Candles do it all, don’t they? Whether you’re using them as décor, aromatherapy, ambient lighting, or as a form of self-care, the mood-boosting benefits of candles are endless. The large, multi-wick versions are getting their time in the limelight, but I think it’s time to sing the praises of their long-forgotten cousins, the tea lights.
Tea lights have traditionally been a popular choice for accent lighting, romantic dinners, and swanky parties. But, like breaking out the fine china, I believe they have more everyday appeal than most people give them credit for.
Because they emit a small amount of light, you can burn several simultaneously to create a soft, festive ambiance. They’re also a great way to test out scents, colors, and wax combinations without wasting too much time or money. And most importantly, they’re just fun. Something about them just elevates the everyday routine, and I think we could all use a little more of that in our lives.
Here’s how to make your own.
How to Make Tea Light Candles
If you’ve ever made candles before, making tea lights is similar, but not exactly the same. You need a little know-how and a couple of extra supplies to make them successfully.
When tea lights are lit, the candle wax usually melts within minutes. To keep them from making a mess (or worse, starting a fire), you’ll want to use tea light cups to keep things contained. Tea light cups can be metal or plastic, and they come in several sizes. But if you want to create traditional tea lights, I recommend using 1.5” cups.
You’ll also need wick adhesive stickers to prevent the wick from floating when the wax melts and the tea light cup gets hot.
The essential oils you use can be your choice. Set the mood by coordinating the dye color with your favorite scent, green with pine or eucalyptus, yellow for chamomile or lemon. The possible combinations are endless!
Finally, I recommend grabbing some candle dye to create festive colors. While you’re free to use things like crayons or food coloring to dye your candles, pigment-based colorants can clog your wick and prevent the candle from burning properly. It’s not always a problem with larger candles, but with tea lights, pigments can more quickly clog the wick and cause issues.
How to Clean Your Candle Making Supplies
For everything else, place your utensils in a saucepan with water and bring to a simmer. Once the wax has melted and dispersed throughout the water, pour it outside or down the drain (make sure to have hot tap water running). Then wash your supplies as normal in hot, soapy water.
How to Use Tea Light Candles
Tea lights can burn for between 4 and 6 hours, depending on how large their cups are.
To use, place several candles on a non-flammable, heat-proof surface or place them in tea light holders and light. Keep them away from flammable materials such as tablecloths, lamps, or curtains and, of course, out of the reach of children and pets.
To extinguish tea lights, make sure to use a candle snuffer as blowing them out can cause the wax to splatter.
DIY Tea Light FAQs
Can I reuse the tea light cups once the wax melts?

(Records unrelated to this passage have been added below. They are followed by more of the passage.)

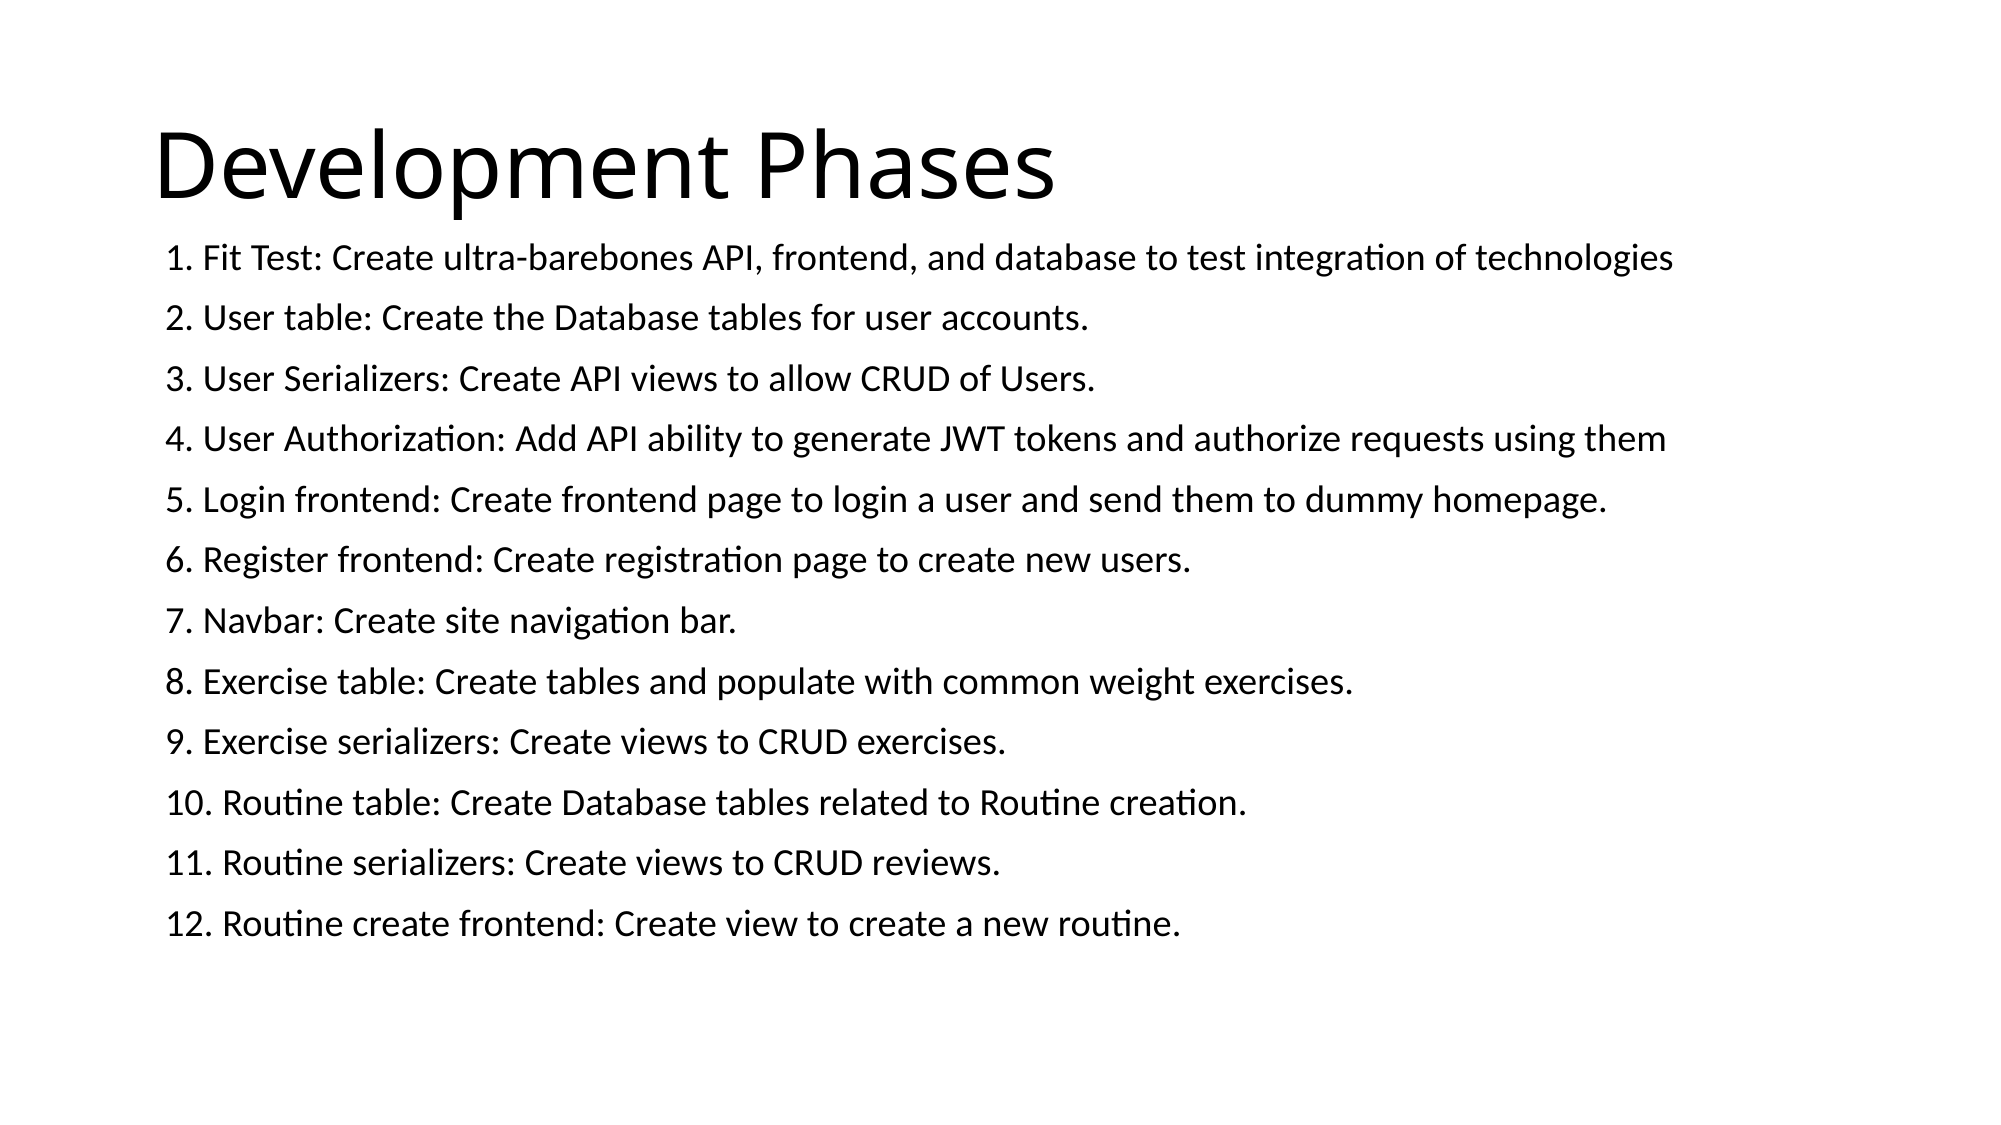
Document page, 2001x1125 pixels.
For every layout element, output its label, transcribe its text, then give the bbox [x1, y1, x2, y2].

list 1. Fit Test: Create ultra-barebones API, frontend, and database to test integration of technologies 2. User table: Create the Database tables for user accounts. 3. User Serializers: Create API views to allow CRUD of Users. 4. User Authorization: Add API ability to generate JWT tokens and authorize requests using them 5. Login frontend: Create frontend page to login a user and send them to dummy homepage. 6. Register frontend: Create registration page to create new users. 7. Navbar: Create site navigation bar. 8. Exercise table: Create tables and populate with common weight exercises. 9. Exercise serializers: Create views to CRUD exercises. 10. Routine table: Create Database tables related to Routine creation. 11. Routine serializers: Create views to CRUD reviews. 12. Routine create frontend: Create view to create a new routine. [150, 229, 1973, 1014]
title Development Phases [137, 59, 1863, 278]
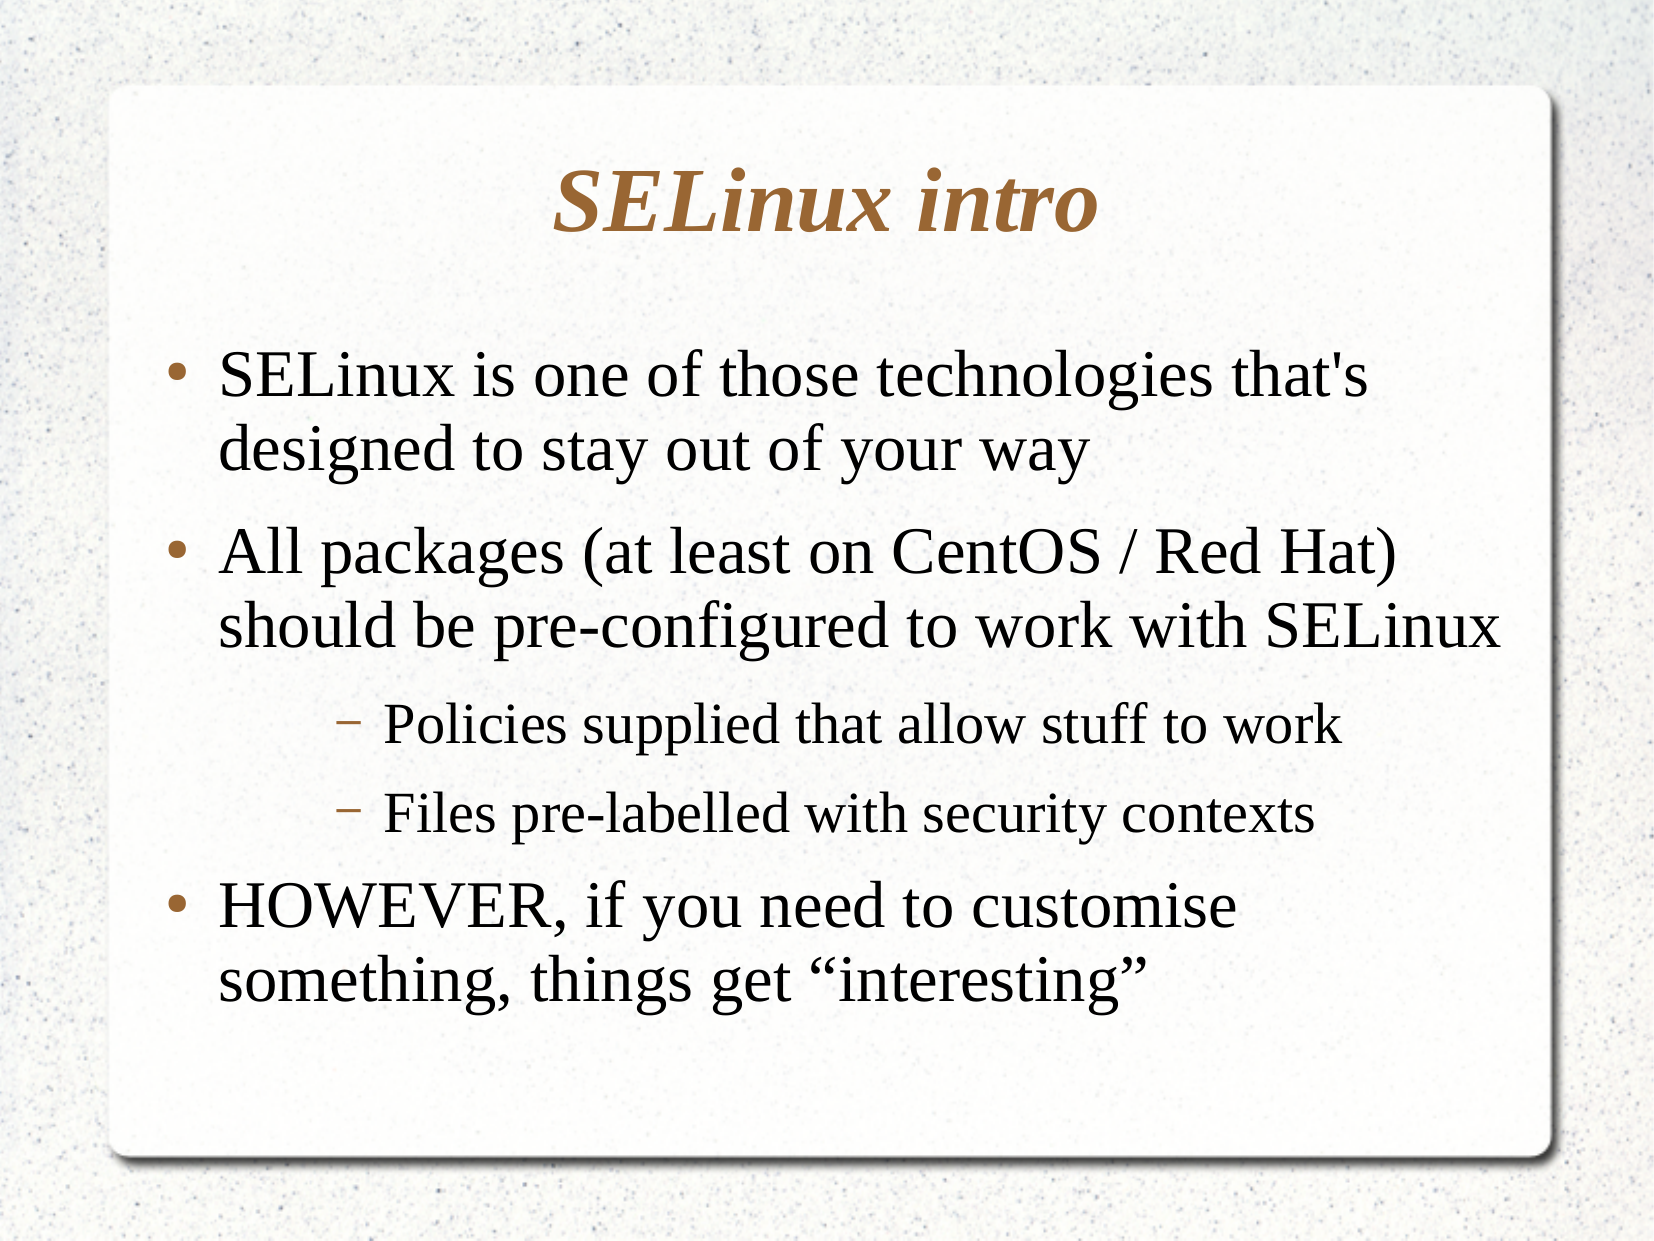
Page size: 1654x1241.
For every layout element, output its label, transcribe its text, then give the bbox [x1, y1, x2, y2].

title SELinux intro [118, 96, 1536, 304]
picture [0, 0, 1654, 1241]
list SELinux is one of those technologies that's designed to stay out of your way All packages (at least on CentOS / Red Hat) should be pre-configured to work with SELinux Policies supplied that allow stuff to work Files pre-labelled with security contexts HOWEVER, if you need to customise something, things get “interesting” [147, 336, 1506, 1056]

Yes, you’re free to reuse tea light cups! If they’re metal, you can clean them by placing them in hot water and melting the wax. Wash them with hot soapy water to remove any lingering wax. Then replace the wick and fill with fresh wax.
Can I use another wax besides soy wax?
If you don’t want to use soy wax, paraffin wax may be your best bet because it has a low melting point—so does soy wax. But the melting point of hard wax, like beeswax, is too high to make good tea lights.
Will the wick float if it isn’t glued down?
If not glued down, the wick may come unattached from the bottom of the cup and move around as the candle melts. For obvious reasons, this isn’t a good thing! So I recommend always using a wick adhesive when you’re making tea light candles.
DIY Tea Light Candles
- 12 tea light cups
- 12 Cotton candle wicks
- Wick adhesive stickers
- Wax pitcher
- Small saucepan
- Kitchen thermometer
- Place the soy wax flakes in a wax melting pitcher.
- If using solid candle wax dye, cut off a small amount of dye and place it in the pitcher with the soy wax. Place the pitcher into a small saucepan with 1–2” of water and heat over medium heat until melted.Note: if using liquid candle wax, add the dye after the wax has melted.
- While the wax melts, secure your wicks. Place a double-sided wick adhesive sticker on the bottom of a wick. Then, press the wick into the bottom of the cup. Use sharp scissors to trim the wick so that it’s 1” above the edge of the cup.
- Remove the melted wax from the burner and let sit for several minutes. Wait until the wax reaches 120°F (use a kitchen thermometer to be certain) and then add your essential oil. Use a popsicle stick to stir the wax and evenly distribute the oil.
- Let the wax sit for several more minutes before pouring it into the tea light cups. (If the wax is too hot, it can soften the wick and cause it to sag. It may also form air pockets or bubbles, which can turn into sinkholes as the candles cool.)
- Let cool over night to allow the wax to cure and the fragrance to develop. Once the candles have cooled, trim the wicks to roughly 2/16″ before lighting them.